◆ AIM OF THE TASK:
The response must contain every line below in which "parameters" appears.

◆ EXTRACTED INFORMATION:
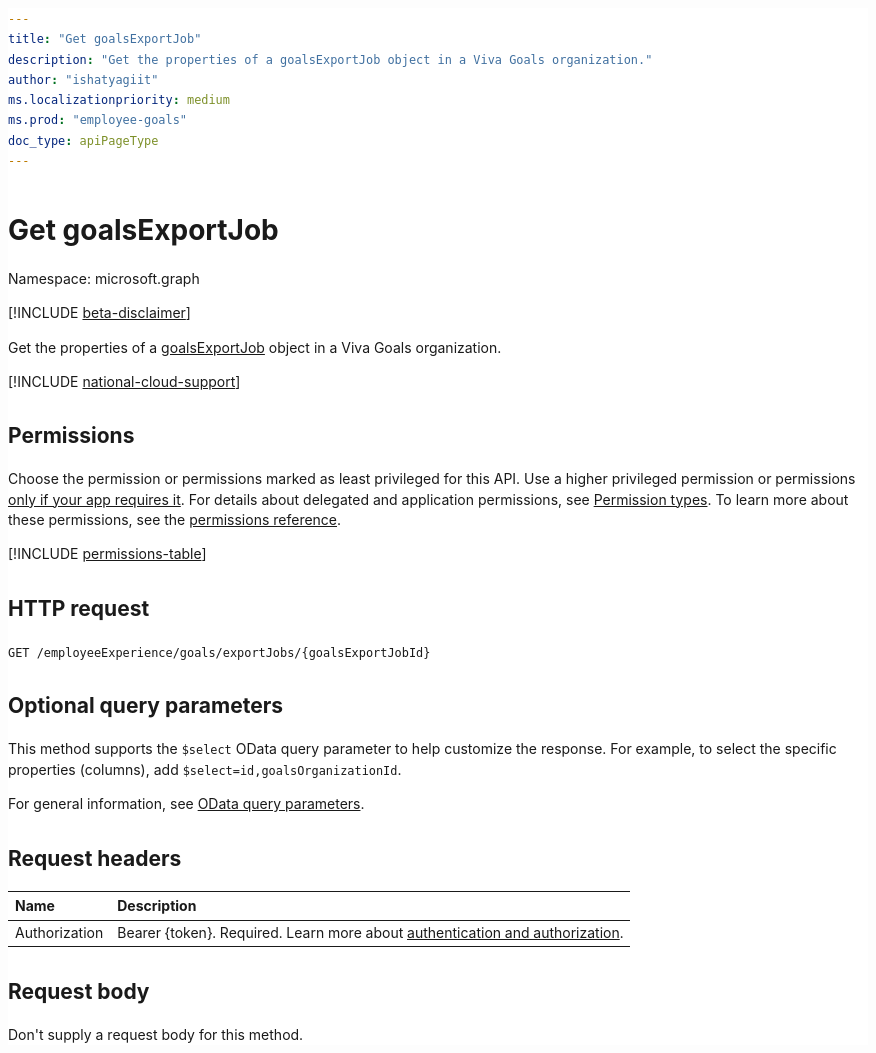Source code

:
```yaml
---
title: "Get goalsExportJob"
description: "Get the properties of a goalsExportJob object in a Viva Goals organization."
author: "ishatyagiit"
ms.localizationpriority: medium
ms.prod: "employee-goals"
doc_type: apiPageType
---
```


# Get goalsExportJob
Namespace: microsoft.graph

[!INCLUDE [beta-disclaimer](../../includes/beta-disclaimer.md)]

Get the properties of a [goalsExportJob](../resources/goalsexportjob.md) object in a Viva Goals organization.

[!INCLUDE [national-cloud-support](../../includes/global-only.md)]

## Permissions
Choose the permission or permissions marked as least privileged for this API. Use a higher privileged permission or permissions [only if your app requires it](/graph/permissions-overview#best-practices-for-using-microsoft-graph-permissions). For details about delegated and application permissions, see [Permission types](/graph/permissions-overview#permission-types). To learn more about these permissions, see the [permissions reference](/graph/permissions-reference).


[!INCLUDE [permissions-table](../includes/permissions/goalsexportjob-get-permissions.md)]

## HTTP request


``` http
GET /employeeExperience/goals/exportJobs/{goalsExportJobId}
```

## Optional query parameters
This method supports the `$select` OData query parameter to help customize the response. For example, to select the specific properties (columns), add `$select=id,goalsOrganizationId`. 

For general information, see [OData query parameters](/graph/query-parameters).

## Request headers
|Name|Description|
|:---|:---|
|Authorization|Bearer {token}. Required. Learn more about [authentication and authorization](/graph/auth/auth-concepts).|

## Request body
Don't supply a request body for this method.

◆ OUTPUT OF THE EXERCISE:
## Optional query parameters
For general information, see [OData query parameters](/graph/query-parameters).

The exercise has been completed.